··· Data extracts ···

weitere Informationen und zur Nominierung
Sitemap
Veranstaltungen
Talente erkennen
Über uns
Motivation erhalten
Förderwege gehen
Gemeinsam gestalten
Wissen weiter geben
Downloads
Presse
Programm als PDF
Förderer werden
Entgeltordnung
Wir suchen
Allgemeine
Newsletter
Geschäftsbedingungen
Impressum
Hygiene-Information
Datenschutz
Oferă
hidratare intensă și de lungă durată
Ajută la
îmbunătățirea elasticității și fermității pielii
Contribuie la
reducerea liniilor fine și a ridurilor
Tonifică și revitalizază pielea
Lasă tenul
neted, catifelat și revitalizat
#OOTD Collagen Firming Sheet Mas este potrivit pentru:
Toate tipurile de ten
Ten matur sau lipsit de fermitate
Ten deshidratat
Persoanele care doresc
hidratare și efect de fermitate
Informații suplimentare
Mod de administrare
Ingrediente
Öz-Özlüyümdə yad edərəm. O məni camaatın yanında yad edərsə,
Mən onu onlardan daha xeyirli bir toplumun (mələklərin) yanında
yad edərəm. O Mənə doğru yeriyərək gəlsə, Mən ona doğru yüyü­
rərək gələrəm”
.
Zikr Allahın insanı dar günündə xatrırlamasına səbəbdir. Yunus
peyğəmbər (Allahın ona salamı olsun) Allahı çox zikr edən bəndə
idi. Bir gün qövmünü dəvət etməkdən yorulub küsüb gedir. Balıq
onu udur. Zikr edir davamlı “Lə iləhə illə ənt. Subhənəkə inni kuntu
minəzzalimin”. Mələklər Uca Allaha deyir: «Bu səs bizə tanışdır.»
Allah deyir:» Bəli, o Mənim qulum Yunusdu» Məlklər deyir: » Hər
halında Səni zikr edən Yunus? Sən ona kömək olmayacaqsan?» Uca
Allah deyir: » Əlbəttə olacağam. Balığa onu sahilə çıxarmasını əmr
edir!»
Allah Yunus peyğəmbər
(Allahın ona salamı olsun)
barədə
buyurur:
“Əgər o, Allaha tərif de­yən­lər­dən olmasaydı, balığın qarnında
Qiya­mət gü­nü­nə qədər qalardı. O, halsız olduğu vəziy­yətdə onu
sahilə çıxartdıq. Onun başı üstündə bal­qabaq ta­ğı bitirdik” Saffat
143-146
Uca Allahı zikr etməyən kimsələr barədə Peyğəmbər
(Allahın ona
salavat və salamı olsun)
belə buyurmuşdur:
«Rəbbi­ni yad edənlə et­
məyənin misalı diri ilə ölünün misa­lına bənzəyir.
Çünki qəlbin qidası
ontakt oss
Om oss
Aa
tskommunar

···

Your task is to transcribe all of the entries word for word.

# [Answer]
weitere Informationen und zur Nominierung
Sitemap
Veranstaltungen
Talente erkennen
Über uns
Motivation erhalten
Förderwege gehen
Gemeinsam gestalten
Wissen weiter geben
Downloads
Presse
Programm als PDF
Förderer werden
Entgeltordnung
Wir suchen
Allgemeine
Newsletter
Geschäftsbedingungen
Impressum
Hygiene-Information
Datenschutz
Oferă
hidratare intensă și de lungă durată
Ajută la
îmbunătățirea elasticității și fermității pielii
Contribuie la
reducerea liniilor fine și a ridurilor
Tonifică și revitalizază pielea
Lasă tenul
neted, catifelat și revitalizat
#OOTD Collagen Firming Sheet Mas este potrivit pentru:
Toate tipurile de ten
Ten matur sau lipsit de fermitate
Ten deshidratat
Persoanele care doresc
hidratare și efect de fermitate
Informații suplimentare
Mod de administrare
Ingrediente
Öz-Özlüyümdə yad edərəm. O məni camaatın yanında yad edərsə,
Mən onu onlardan daha xeyirli bir toplumun (mələklərin) yanında
yad edərəm. O Mənə doğru yeriyərək gəlsə, Mən ona doğru yüyü­
rərək gələrəm”
.
Zikr Allahın insanı dar günündə xatrırlamasına səbəbdir. Yunus
peyğəmbər (Allahın ona salamı olsun) Allahı çox zikr edən bəndə
idi. Bir gün qövmünü dəvət etməkdən yorulub küsüb gedir. Balıq
onu udur. Zikr edir davamlı “Lə iləhə illə ənt. Subhənəkə inni kuntu
minəzzalimin”. Mələklər Uca Allaha deyir: «Bu səs bizə tanışdır.»
Allah deyir:» Bəli, o Mənim qulum Yunusdu» Məlklər deyir: » Hər
halında Səni zikr edən Yunus? Sən ona kömək olmayacaqsan?» Uca
Allah deyir: » Əlbəttə olacağam. Balığa onu sahilə çıxarmasını əmr
edir!»
Allah Yunus peyğəmbər
(Allahın ona salamı olsun)
barədə
buyurur:
“Əgər o, Allaha tərif de­yən­lər­dən olmasaydı, balığın qarnında
Qiya­mət gü­nü­nə qədər qalardı. O, halsız olduğu vəziy­yətdə onu
sahilə çıxartdıq. Onun başı üstündə bal­qabaq ta­ğı bitirdik” Saffat
143-146
Uca Allahı zikr etməyən kimsələr barədə Peyğəmbər
(Allahın ona
salavat və salamı olsun)
belə buyurmuşdur:
«Rəbbi­ni yad edənlə et­
məyənin misalı diri ilə ölünün misa­lına bənzəyir.
Çünki qəlbin qidası
ontakt oss
Om oss
Aa
tskommunar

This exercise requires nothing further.